From March to July 1942 5th Airborne Corps was in the Reserve of the Supreme High Command (Stavka reserve), training personnel, but at the beginning of August, due to the sharp deterioration of the situation in the southern sector of the Soviet-German front, the corps was immediately reformed as the 39th Guards Rifle Division (and joined the Stalingrad Front).

In the second half of 1942 under the Moscow the 5th Airborne Corps was formed again, but it did not see action, because in December 1942 it became the 7th Guards Airborne Division. This formation of the corps was commanded by Colonel Fedor Afanasev (August – November 1942) and Major General of Shore Duty Terenty Parafilo (25 November – December 1942).

==Airborne corps formed after 22 June 1941==
On September 4, 1941 the formation of five new airborne corps was ordered, numbered 6 to 10. Also, the establishment strength of the corps was increased to 10328 soldiers.
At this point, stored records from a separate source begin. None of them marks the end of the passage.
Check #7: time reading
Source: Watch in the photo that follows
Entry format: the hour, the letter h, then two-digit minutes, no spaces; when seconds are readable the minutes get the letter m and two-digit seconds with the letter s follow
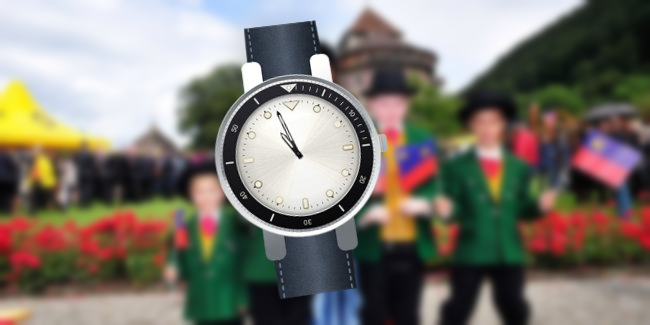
10h57
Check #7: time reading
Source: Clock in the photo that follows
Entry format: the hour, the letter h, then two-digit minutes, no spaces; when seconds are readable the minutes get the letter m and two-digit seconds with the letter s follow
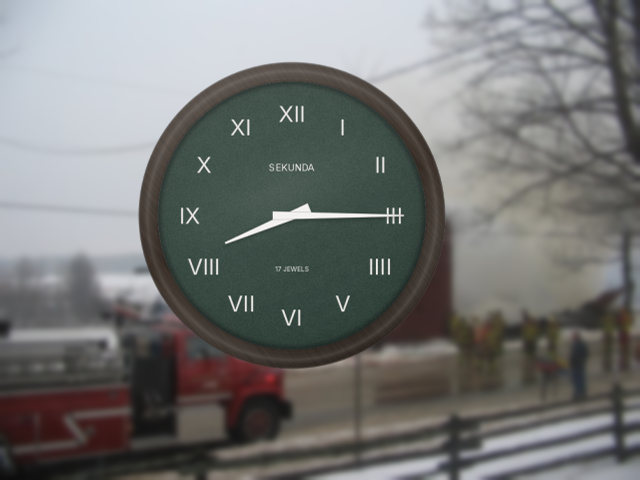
8h15
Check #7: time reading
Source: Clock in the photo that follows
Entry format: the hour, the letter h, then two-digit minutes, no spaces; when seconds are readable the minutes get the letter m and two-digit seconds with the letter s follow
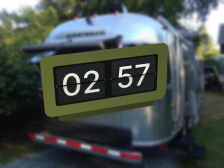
2h57
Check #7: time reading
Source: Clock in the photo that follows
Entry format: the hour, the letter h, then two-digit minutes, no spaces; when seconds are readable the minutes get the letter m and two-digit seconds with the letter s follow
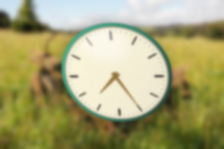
7h25
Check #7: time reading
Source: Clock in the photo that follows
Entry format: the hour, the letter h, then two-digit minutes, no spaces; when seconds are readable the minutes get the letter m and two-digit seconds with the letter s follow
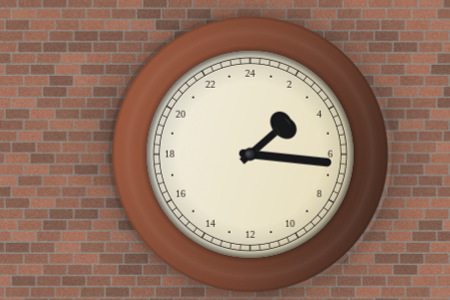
3h16
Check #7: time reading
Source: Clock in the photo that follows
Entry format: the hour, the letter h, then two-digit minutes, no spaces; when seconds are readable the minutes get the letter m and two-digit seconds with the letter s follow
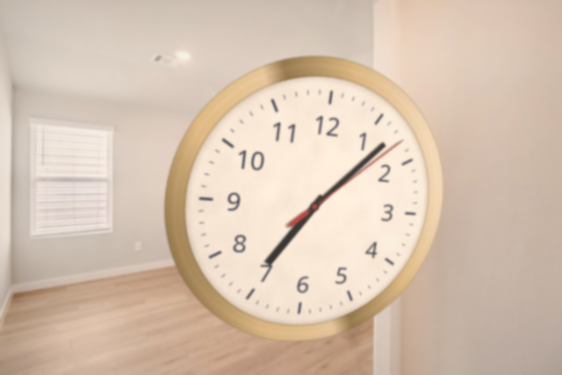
7h07m08s
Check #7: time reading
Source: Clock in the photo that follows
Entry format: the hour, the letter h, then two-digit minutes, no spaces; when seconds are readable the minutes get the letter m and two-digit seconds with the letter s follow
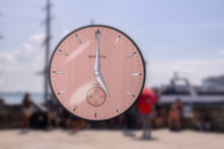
5h00
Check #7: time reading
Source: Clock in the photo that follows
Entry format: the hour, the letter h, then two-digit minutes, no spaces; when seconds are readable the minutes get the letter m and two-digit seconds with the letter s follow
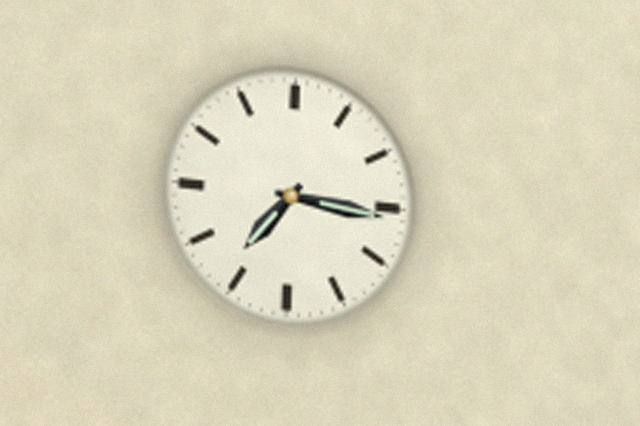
7h16
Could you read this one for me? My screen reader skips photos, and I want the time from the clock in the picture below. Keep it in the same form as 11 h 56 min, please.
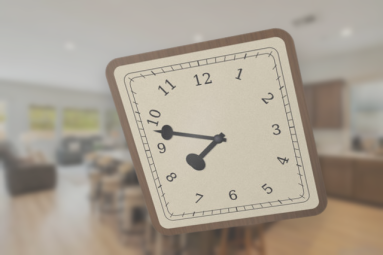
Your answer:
7 h 48 min
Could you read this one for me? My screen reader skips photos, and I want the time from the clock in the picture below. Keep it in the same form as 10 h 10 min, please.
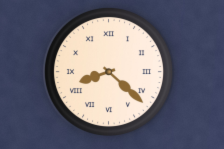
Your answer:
8 h 22 min
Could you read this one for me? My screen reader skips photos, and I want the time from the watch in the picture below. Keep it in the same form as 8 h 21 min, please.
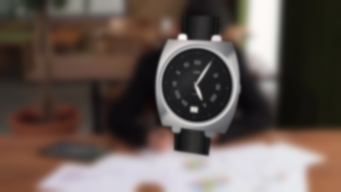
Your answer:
5 h 05 min
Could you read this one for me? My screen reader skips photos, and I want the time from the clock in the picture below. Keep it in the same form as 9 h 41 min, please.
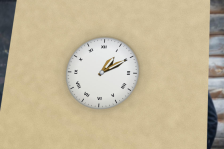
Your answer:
1 h 10 min
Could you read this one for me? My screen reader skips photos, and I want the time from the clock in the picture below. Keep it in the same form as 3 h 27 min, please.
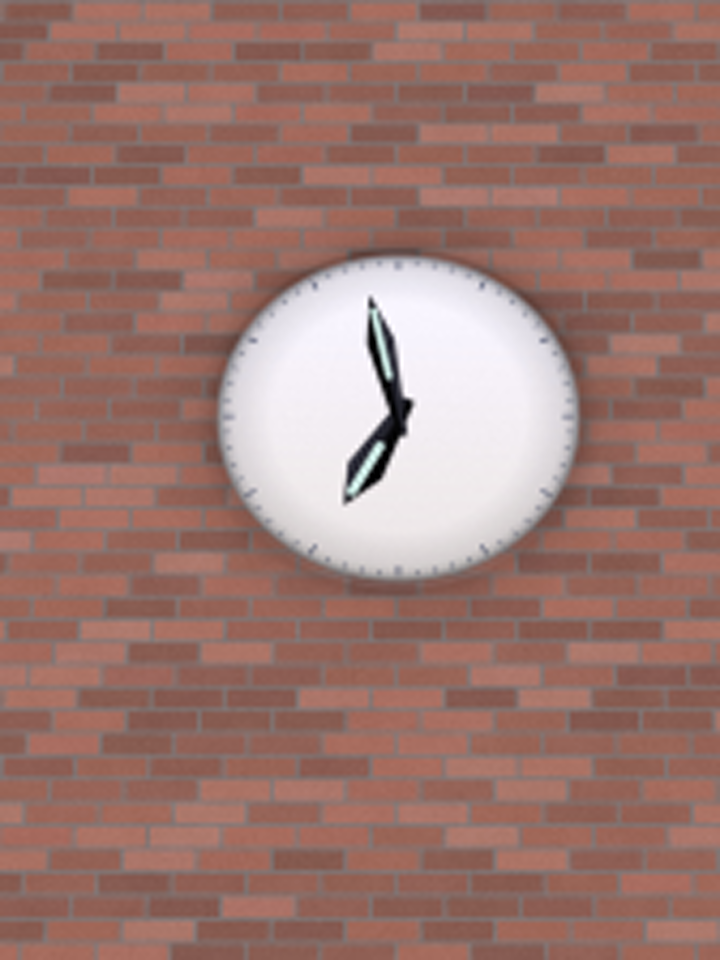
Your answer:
6 h 58 min
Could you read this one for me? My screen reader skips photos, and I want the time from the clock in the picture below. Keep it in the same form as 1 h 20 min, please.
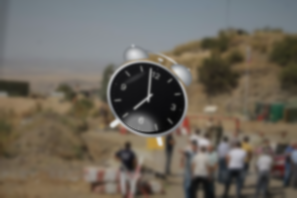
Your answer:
6 h 58 min
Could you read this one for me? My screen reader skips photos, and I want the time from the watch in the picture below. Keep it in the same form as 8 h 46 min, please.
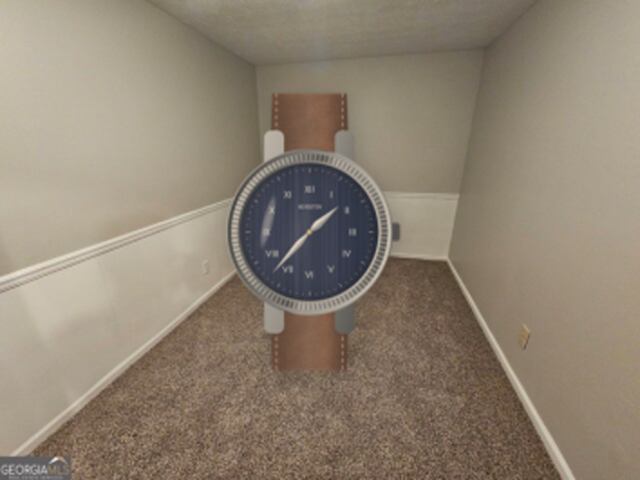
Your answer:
1 h 37 min
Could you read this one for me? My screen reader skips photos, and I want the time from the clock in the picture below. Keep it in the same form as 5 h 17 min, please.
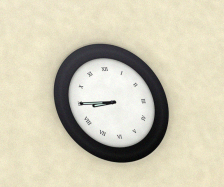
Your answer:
8 h 45 min
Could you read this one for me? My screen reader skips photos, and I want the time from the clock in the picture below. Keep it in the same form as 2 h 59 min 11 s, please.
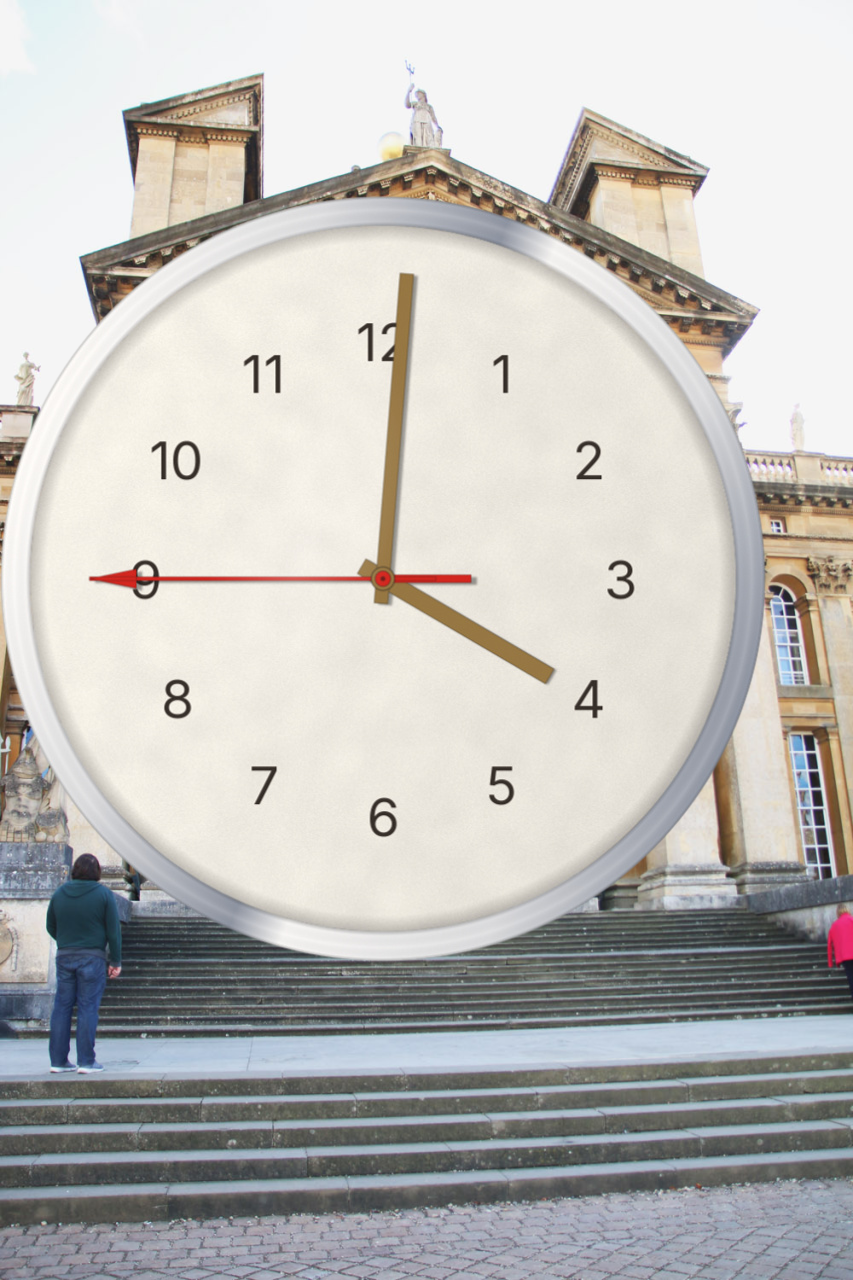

- 6th Airborne Corps: - converted to 40th Guards Rifle Division
  - Major General Alexander Pastrevich (October 1941 – August 1942)
  - Major General Kirzimov Alexander Ilyich (August – December 1942)
- 7th Airborne Corps:
  - Colonel, since 1942 Major General Joseph Gubarevich (October 1941 – August 1942)
  - Major General Peter Lyapin (August – December 1942).
  - The corps was formed on 5 December 1941 in the Volga Military District with the 14th, 15th, and 16th Airborne Brigades. The corps remained in the Moscow district training until 29 August 1942, when it was reformed and redesignated as the 34th Guards Rifle Division. The second formation of the 7th Airborne Corps started forming in August 1942 in the Moscow Military District with the 14th, 15th, 16th Airborne Brigade. The new 7th Airborne Corps was still forming near Moscow on 8 December 1942 when it was redesignated as the 2nd Guards Airborne Division.
- 8th Airborne Corps: - converted to 35th Guards Rifle Division
  - Colonel, 1942 Major General Vasiliy Glazkov (October 1941 – August 1942)
  - Colonel Ivan Nikitich Konev (29 August – December 1942).
- 9th Airborne Corps: - converted to 36th Guards Rifle Division
  - Major General Ivan Bezugly (October 1941 – 30 March 1942. "[F]or the use of combat aircraft for personal purposes, the non-fulfillment within the required period of the orders of the VDV Military Council about the transfer of aircraft to other formations" removed from the held post, and is from June lowered in the service rank to Colonel.)
  - Colonel, since 1942 Major General Mikhail Denisenko (March – August 1942)
- 10th Airborne Corps:
  - Colonel, 1942 Major General Ivanov Nikolai Petrovich (November 1941 – August 1942)

==From Summer 1942==
In Summer 1942 the Stavka converted all ten airborne corps into guards rifle divisions to bolster Soviet forces in the south. Among them was the 6th Airborne Corps, which became the 40th Guards Rifle Division.

Yet:

'..[T]he Stavka still foresaw the necessity of conducting actual airborne operations later during the war. To have [such a force] the Stavka created eight new airborne corps (1st, 4th, 5th, 6th, 7th, 8th, 9th, and 10th) in the fall of 1942. Beginning in December 1942, these corps became ten guards airborne divisions (two formed from the 1st Airborne Corps and the three existing separate maneuver airborne brigades).'

The reformed 9th Airborne Corps was commanded by Colonel Mamontov Aleksey Georgievich (18 August – 29 October 1942) and Major General Travnikov Nikolai Grigorevich (29 October – December 1942). The reformed 10th Airborne Corps was commanded by Major General Alexander Kapitokhin (29 August – December 1942).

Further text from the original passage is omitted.